I spent a session configuring Claude Code so that every interaction — across every repo, every environment — starts with the same global rules and automatically documents itself as a WordPress post. Here’s what I built and why.
The Problem
I have 28+ GitHub repos and use Claude Code from multiple environments: the terminal on my server, VS Code, and claude.ai/code (the browser-based sandbox). I wanted two things:
- Consistent agent behavior — the same rules and conventions applied everywhere, managed from a single source of truth.
- Automatic documentation — every Claude Code interaction logged as a private WordPress draft on my site, ready to review and publish.
Part 1: Global Rules via a Single Source of Truth
I maintain a file called agent.md in my agentGuidance repo. It defines my preferred stack, conventions, and workflow rules. The goal: every Claude Code session fetches the latest version of this file at startup, no matter which repo I’m working in.
The CLAUDE.md Layer
Every repo already had (or now has) a CLAUDE.md file in its root with a simple instruction to fetch the global rules:
curl -s https://raw.githubusercontent.com/npezarro/agentGuidance/main/agent.md
Claude Code automatically loads CLAUDE.md into context at session start. This works everywhere — terminal, IDE, and claude.ai/code. I pushed this file to all 28 repos in one batch.
The SessionStart Hook Layer
CLAUDE.md relies on the AI choosing to run the curl command. To make it truly automatic, I added a SessionStart hook — a shell command that Claude Code executes natively when a session begins, injecting the output directly into context.
In ~/.claude/settings.json (user-level, applies to all projects on this server):
{
"hooks": {
"SessionStart": [
{
"hooks": [
{
"type": "command",
"command": "bash ~/.claude/hooks/fetch-rules.sh",
"timeout": 15000
}
]
}
]
}
}
The script fetches the rules with a 10-second timeout and fails gracefully if the network is down.
Covering claude.ai/code
The user-level ~/.claude/settings.json only exists on my server. The browser-based claude.ai/code environment runs in a separate cloud sandbox. To cover that, I committed a project-level .claude/settings.json with the same SessionStart hook to all 28 repos. When any repo is cloned in that sandbox, the hook is right there.

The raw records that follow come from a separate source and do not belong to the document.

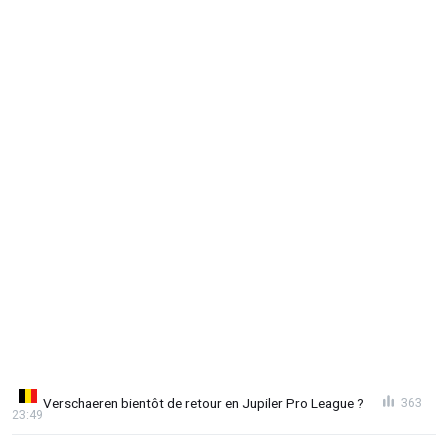
Verschaeren bientôt de retour en Jupiler Pro League ?
363
23:49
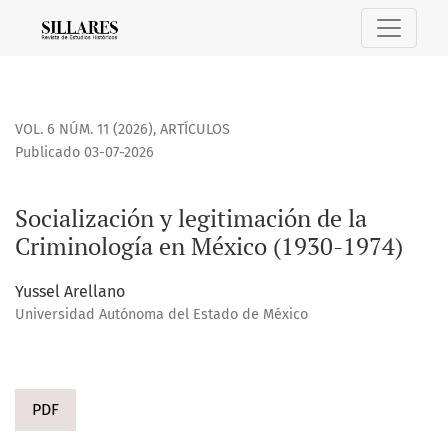
Socialización y legitimación de la Criminología en México (
VOL. 6 NÚM. 11 (2026)
,
ARTÍCULOS
Publicado 03-07-2026
Socialización y legitimación de la
Criminología en México (1930-1974)
Yussel Arellano
Universidad Autónoma del Estado de México
PDF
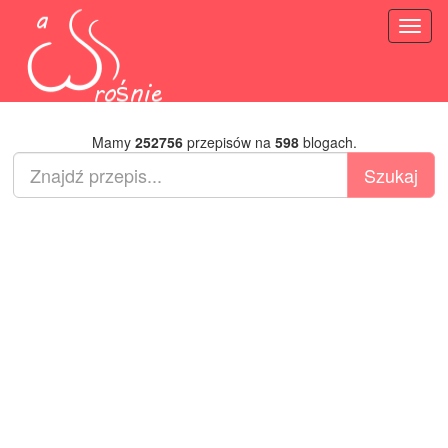
Toggl
naviga
Mamy
252756
przepisów na
598
blogach.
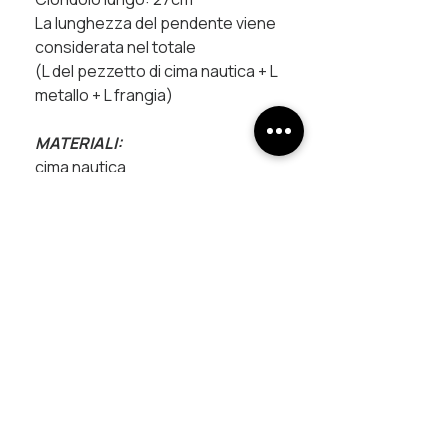
La lunghezza del pendente viene
considerata nel totale
(L del pezzetto di cima nautica + L
metallo + L frangia)
MATERIALI:
cima nautica
cordino in poliestere
raccordi in rame trattati con
galvanica
chiusura magnetica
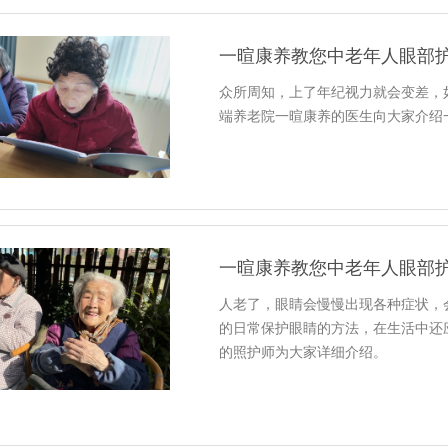
一暄康养教您中老年人眼部护
众所周知，上了年纪视力就会变差，
端养老院一暄康养的医生向大家介绍
一暄康养教您中老年人眼部护
人老了，眼睛会慢慢出现各种症状，
的日常保护眼睛的方法，在生活中还
的照护师为大家详细介绍。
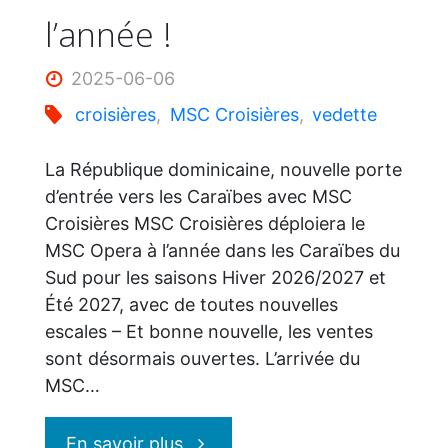
l’année !
la
2025-06-06
Romana"
croisières
,
MSC Croisières
,
vedette
La République dominicaine, nouvelle porte
d’entrée vers les Caraïbes avec MSC
Croisières MSC Croisières déploiera le
MSC Opera à l’année dans les Caraïbes du
Sud pour les saisons Hiver 2026/2027 et
Été 2027, avec de toutes nouvelles
escales – Et bonne nouvelle, les ventes
sont désormais ouvertes. L’arrivée du
MSC…
"MSC
En savoir plus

| Environment | Hook fires? | CLAUDE.md loaded? |
|---|---|---|
| Terminal / IDE on my server | Yes (user-level) | Yes |
| claude.ai/code (cloud sandbox) | Yes (project-level) | Yes |
Part 2: Auto-Posting Interactions to WordPress
With the rules layer sorted, I wanted every Claude Code turn to automatically create a private WordPress post on this site — a living log of my AI-assisted development work.
How It Works
Claude Code supports a Stop hook that fires every time the assistant finishes responding. I wrote a bash script that:
- Reads the hook input (JSON on stdin with
session_id,transcript_path, andlast_assistant_message) - Parses the transcript JSONL to find the user’s last prompt
- Builds a title from the first ~60 characters of the prompt
- POSTs a private WordPress post via the REST API with the prompt and response formatted in HTML
Authentication uses a WordPress Application Password with Basic Auth. The script has a 15-second timeout and fails silently — it never blocks the session.
The Post Format
Each auto-generated post contains:
- The user prompt in a blockquote
- Claude’s full response
- Session ID and working directory as metadata
Posts are created as private by default, so I can review and edit before publishing.
The Result
With two hooks and a CLAUDE.md in every repo, I now have:
- One file to edit (
agentGuidance/agent.md) to update rules across all 28 repos and all environments - Automatic documentation of every Claude Code interaction as a private WordPress draft
- Zero manual steps — everything fires on session start and session stop
To update my global AI rules, I edit one file. Every future session — on any repo, in any environment — picks it up automatically. And every interaction gets logged here as a post I can curate and share.